The aim of this experiment was to see how good boost::asio
and std::future
can work together. As I didn't want to write some theoretical stuff, I tried to apply this to a real application - a memcached client. This is in no way a feature-complete memcached client.
Let's start with some code:
// init your client somewhere
namespace mc = memcachedcpp;
mc::async_client<std::string, mc::ip::tcp, mc::protocol::plain> client(servers, port);
// somewhere else in some callback handler
auto res = client.get("somekey");
// do some other processing
auto other_str = some_other_foo();
// wait for result to become ready
return other_str + res.get();
This is basically how I imagined it to work and the above mentioned code is indeed possible. The question now is whether it's worth it? I personally didn't benchmark anything yet but there is some overhead involved in managing the asynchronous nature. If all you are doing is fetching results, then the synchronous method is probably better.
If you are interested in the actual code, you can find it under "include/memcachedcpp/detail/async_tcp_server.hpp".
On the memcached side we use the noreply
option on all storing commands to make asynchronous sending possible. This means that no store-command is acknowledged.
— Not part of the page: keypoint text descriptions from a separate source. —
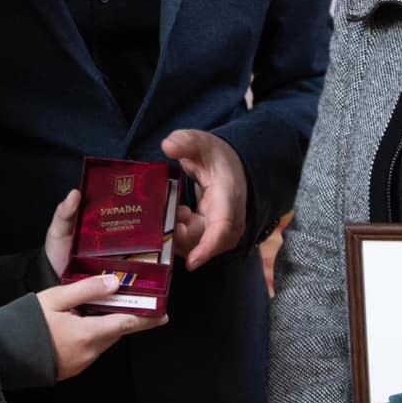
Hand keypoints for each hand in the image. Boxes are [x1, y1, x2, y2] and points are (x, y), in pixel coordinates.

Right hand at [37, 274, 164, 379]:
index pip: (126, 325)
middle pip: (115, 333)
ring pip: (102, 341)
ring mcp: (79, 364)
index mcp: (88, 335)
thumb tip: (115, 283)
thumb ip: (86, 290)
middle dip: (125, 319)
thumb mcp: (55, 298)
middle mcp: (89, 353)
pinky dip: (93, 335)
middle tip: (133, 302)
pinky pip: (90, 349)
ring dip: (107, 326)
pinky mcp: (69, 369)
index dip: (146, 319)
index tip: (164, 315)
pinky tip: (83, 322)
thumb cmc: (25, 323)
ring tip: (105, 307)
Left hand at [42, 190, 205, 275]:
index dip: (159, 207)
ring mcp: (128, 266)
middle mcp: (125, 246)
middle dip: (174, 225)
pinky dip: (161, 280)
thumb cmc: (58, 254)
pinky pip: (146, 284)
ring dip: (174, 247)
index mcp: (112, 228)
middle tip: (184, 218)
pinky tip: (173, 269)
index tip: (173, 199)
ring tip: (183, 236)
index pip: (140, 214)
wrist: (54, 286)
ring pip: (158, 257)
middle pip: (155, 234)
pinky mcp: (126, 287)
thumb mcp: (60, 232)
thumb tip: (75, 193)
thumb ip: (65, 215)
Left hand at [159, 129, 246, 269]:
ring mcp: (222, 228)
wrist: (234, 166)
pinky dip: (182, 237)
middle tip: (169, 226)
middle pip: (208, 243)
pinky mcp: (213, 232)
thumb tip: (168, 146)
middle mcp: (229, 218)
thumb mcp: (202, 143)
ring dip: (181, 238)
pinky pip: (197, 244)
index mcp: (228, 196)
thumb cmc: (218, 157)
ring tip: (172, 216)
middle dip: (184, 242)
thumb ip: (185, 141)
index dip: (208, 247)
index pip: (223, 228)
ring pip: (201, 245)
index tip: (192, 261)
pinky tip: (177, 218)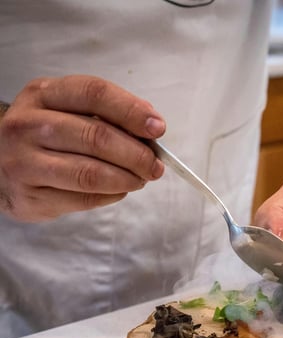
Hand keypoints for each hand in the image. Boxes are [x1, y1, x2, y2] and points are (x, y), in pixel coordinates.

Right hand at [0, 75, 165, 221]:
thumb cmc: (45, 136)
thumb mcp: (66, 111)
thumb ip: (105, 115)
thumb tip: (151, 127)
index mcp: (42, 95)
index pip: (94, 93)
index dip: (131, 111)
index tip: (158, 128)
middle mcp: (27, 125)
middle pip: (97, 136)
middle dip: (137, 154)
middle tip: (155, 165)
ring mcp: (24, 162)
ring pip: (91, 173)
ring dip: (127, 178)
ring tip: (141, 179)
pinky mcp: (30, 196)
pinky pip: (83, 198)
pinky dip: (111, 196)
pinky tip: (118, 190)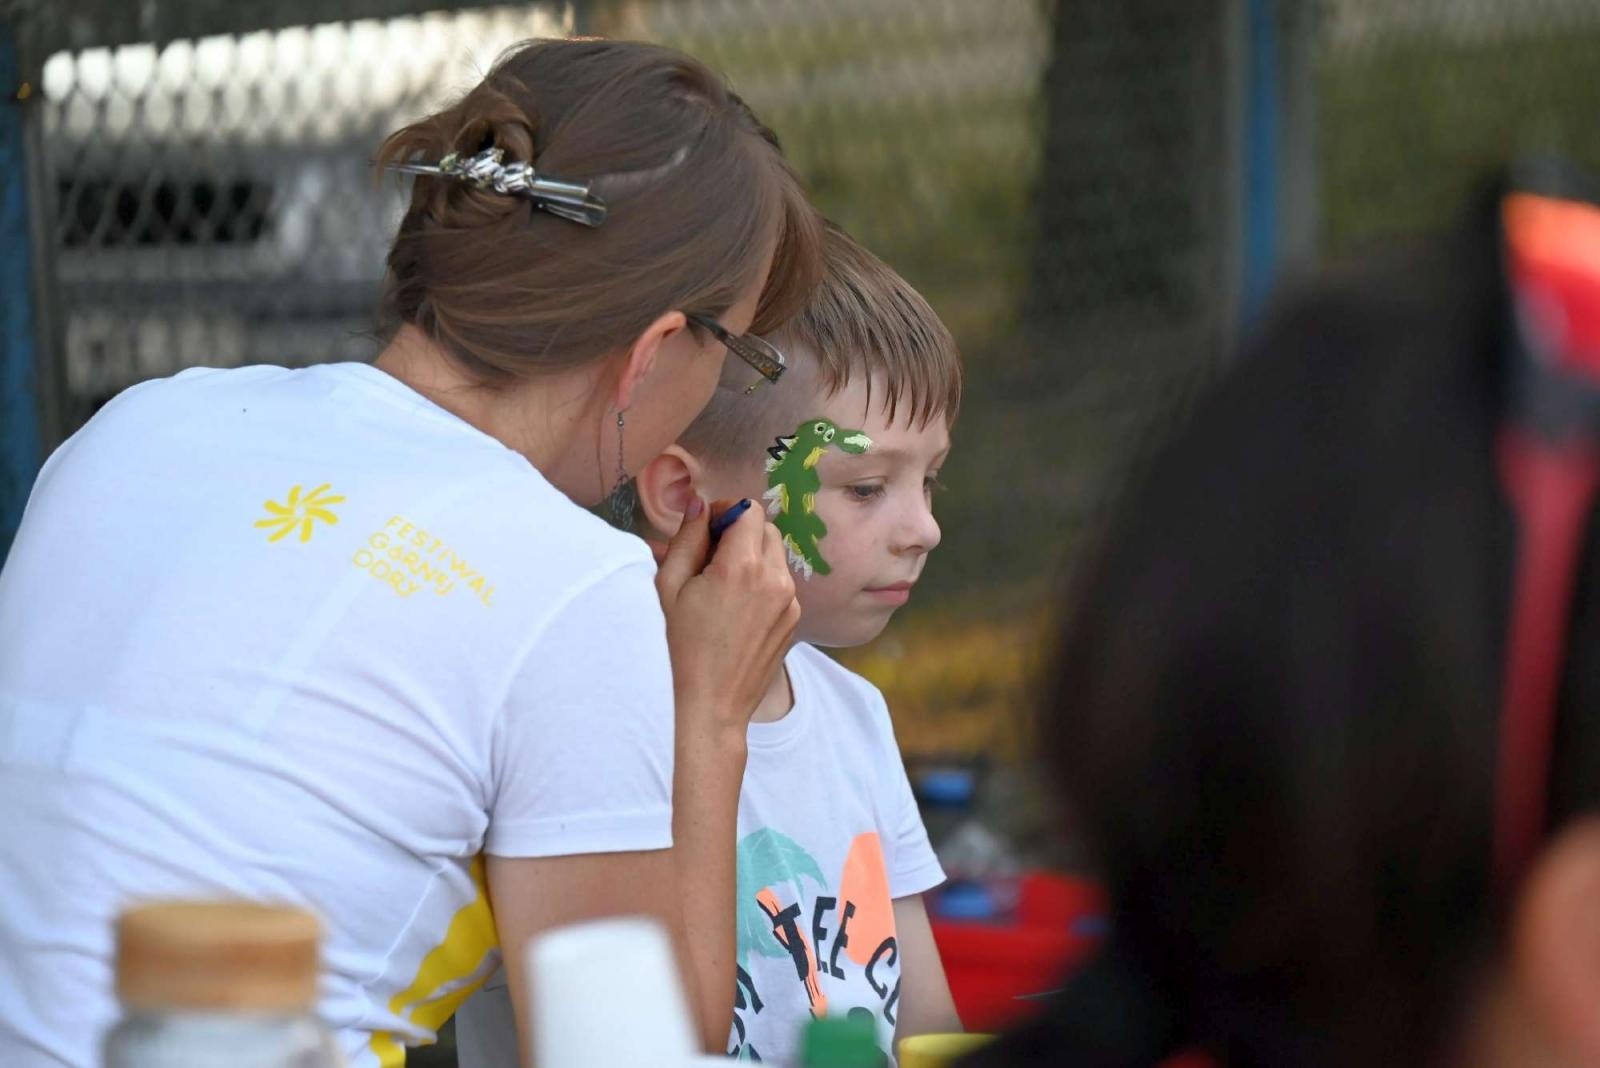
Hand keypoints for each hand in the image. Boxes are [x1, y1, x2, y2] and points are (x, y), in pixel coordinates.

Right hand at [655, 497, 799, 735]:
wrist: (710, 705)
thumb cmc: (679, 648)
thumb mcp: (669, 588)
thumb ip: (687, 539)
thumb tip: (699, 505)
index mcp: (741, 566)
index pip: (748, 510)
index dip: (725, 512)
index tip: (706, 530)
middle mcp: (774, 579)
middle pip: (766, 529)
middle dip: (740, 533)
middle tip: (710, 558)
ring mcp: (789, 601)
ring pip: (776, 556)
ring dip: (753, 558)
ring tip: (722, 587)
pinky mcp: (794, 620)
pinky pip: (781, 584)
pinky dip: (762, 584)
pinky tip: (736, 611)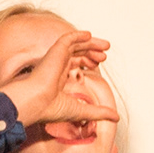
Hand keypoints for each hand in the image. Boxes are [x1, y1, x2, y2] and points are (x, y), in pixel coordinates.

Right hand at [1, 28, 116, 130]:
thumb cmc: (52, 109)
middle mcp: (56, 67)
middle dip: (92, 52)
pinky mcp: (55, 51)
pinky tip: (89, 35)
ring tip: (105, 46)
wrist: (37, 102)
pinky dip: (78, 35)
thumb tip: (116, 117)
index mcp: (58, 80)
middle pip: (76, 54)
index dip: (87, 62)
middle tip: (105, 53)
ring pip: (75, 45)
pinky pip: (68, 38)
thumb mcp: (83, 111)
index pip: (74, 65)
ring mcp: (55, 58)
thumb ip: (100, 112)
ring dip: (90, 44)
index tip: (98, 64)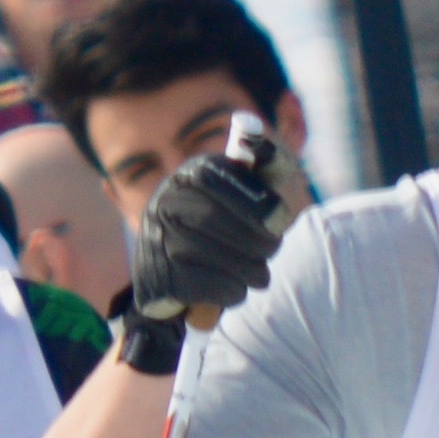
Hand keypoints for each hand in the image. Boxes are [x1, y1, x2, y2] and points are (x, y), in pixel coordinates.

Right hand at [130, 128, 295, 326]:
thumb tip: (266, 146)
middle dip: (257, 240)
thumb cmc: (226, 232)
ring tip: (258, 274)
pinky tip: (233, 288)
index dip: (252, 199)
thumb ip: (266, 169)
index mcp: (189, 175)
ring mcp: (157, 240)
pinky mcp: (161, 278)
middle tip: (272, 250)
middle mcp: (165, 202)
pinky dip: (232, 291)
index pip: (215, 178)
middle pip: (213, 218)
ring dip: (250, 270)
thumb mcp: (248, 194)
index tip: (281, 218)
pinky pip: (209, 285)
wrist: (179, 281)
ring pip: (213, 255)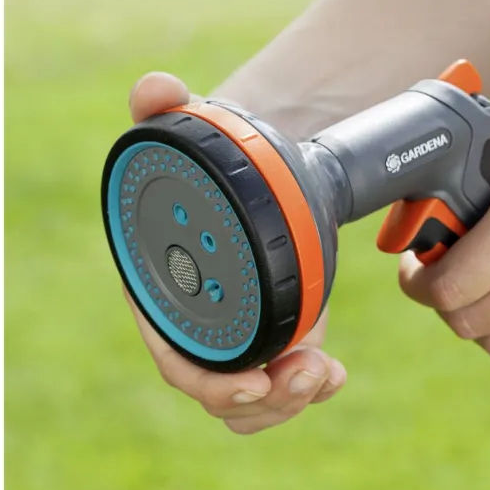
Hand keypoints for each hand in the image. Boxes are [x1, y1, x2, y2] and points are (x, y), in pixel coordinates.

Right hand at [123, 72, 347, 433]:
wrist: (251, 175)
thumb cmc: (211, 164)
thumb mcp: (188, 132)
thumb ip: (167, 108)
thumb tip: (156, 87)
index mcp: (165, 294)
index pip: (177, 357)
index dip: (210, 381)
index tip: (256, 380)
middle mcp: (197, 326)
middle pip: (220, 392)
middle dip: (264, 399)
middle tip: (309, 372)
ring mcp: (235, 338)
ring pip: (252, 401)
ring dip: (289, 399)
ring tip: (327, 375)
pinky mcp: (268, 339)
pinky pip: (279, 386)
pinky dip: (307, 388)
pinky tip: (333, 375)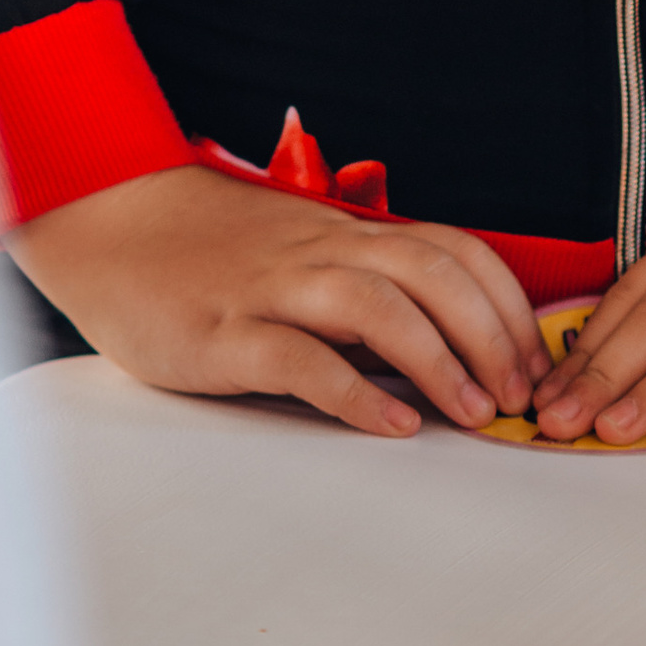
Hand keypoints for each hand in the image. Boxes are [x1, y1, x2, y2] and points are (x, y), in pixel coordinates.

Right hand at [7, 161, 544, 440]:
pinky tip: (389, 424)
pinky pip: (299, 358)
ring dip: (437, 358)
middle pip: (430, 271)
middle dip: (490, 332)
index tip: (534, 355)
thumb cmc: (209, 245)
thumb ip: (361, 281)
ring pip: (376, 304)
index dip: (504, 300)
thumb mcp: (299, 250)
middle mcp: (321, 251)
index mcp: (344, 234)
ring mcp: (273, 288)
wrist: (112, 222)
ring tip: (473, 411)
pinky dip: (353, 392)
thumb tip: (438, 337)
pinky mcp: (224, 332)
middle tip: (519, 392)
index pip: (452, 247)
The design follows the consumer-producer queue pattern(e.g.: here) via boost::asio::io_service::post
.
On sending the actual message format is created and then stored in a buffer which is then passed via boost::asio::io_service::post
to the internal running thread which runs the callback handler. This requires no additional synchronization beside the one inherit in post
.
The get command is a little more complicated as it's the only one which waits on a response from the server(s). It's consists of two steps - sending the request and waiting for the result.
When the user calls get a std::promise
is created whose std::future
is returned to the user, he can now wait for it to become ready.
On the server side, the future is bound via a std::shared_ptr
(if boost::asio
would support moving on its completion-handlers, the shared_ptr wouldn't be necessary) to a completion handler which is then post
ed. The completion handler - executed in the callback handler thread - now moves the promise to a deque which stores all the promises for the current server and sends the actual memcached write command to the server. When the client connects to the server, a boost::asio::async_read_until
handler is set which now waits for the server to respond with data.
The data is received in a three-phase approach which was selected to be usable on multi-get(that is currently not implemented, though). In the first phase the message header is read to extract the size of the data package, which is then read and finally the message endmarker, after that it waits for the message header again. In the last phase the received data is set to the promise and the promise is discarded from the internal deque. Every callback sets the async_read for the next.
All data sharing happens either via std::future
or via boost::asio::io_service::post
as such no additional synchronization is needed here.
Due to the fact that a memcached client may be connected to more than one server at a time, there is internal state for each of these servers such that no data is interleaved as theoretically a callback from different servers could be executed in between a three-phase.
There are two major key benefits.
The first one being the inherent asynchronous nature. This enables you to do other stuff while waiting for network IO. This is also a great boost for the internal message handling, as the calls to the different servers can be fulfilled in asynchronously. Though, this optimization could also be applied to the non-async client.
The second benefit is that this client is thread-safe out of the box. You can use it from several threads at the same time. This is not possible with the normal client. However there is currently only one internal thread which handles the requests. This can easily be modified to use more threads.
A currently unhandled problem is the treatment of errors. In the current implementation the client just stops its async runner thread when an error occurs which leaves the client in an unusable state.
The problem is that errors might occur during reading and writing data. If the error happens on write, there is no way the client can notify the user as a storage command is basically a fire and forget task. This could be solved by setting an invalid flag which gets checked on every call.
On the reader side we have the possibility to set the error as an exception to the future.
The problem now rises as how to coordinate the reads with the writes and with further ones? Should the client automatically try to reconnect? Should only the latest promise get the exception or should all promises receive it?
This needs some further research.
I think the experiment worked out pretty well. Using the producer/consumer-queue approach the implementation can be kept pretty simple. The advantages come clear once a lot of preprocessing is needed together with additional I/O activity. The only disadvantage is that error handling might get more complicated.
Lastly, I want to show which features the client supports out of the memcached feature set. As mentioned above, this was never meant to be a feature complete memcached-client implementation. C++ for web stuff is very rare anyway.
The client currently only supports tcp on the plain text protocol. The normal client supports all memcached operations beside the "cas" stuff. The async-client currently only supports set and get.
You can write your own specific hash-function and pass it as a template parameter:
struct my_hash {
std::size_t operator()(const std::string& t) const {
return t.size(); // dumb examples are dumb
}
};
namespace mc = memcachedcpp;
mc::async_client<std::string, mc::ip::tcp, mc::protocol::plain, my_hash> client(servers, port);
To manage the case of a server change, a consistent hasher is used which tries to keep the server changes low.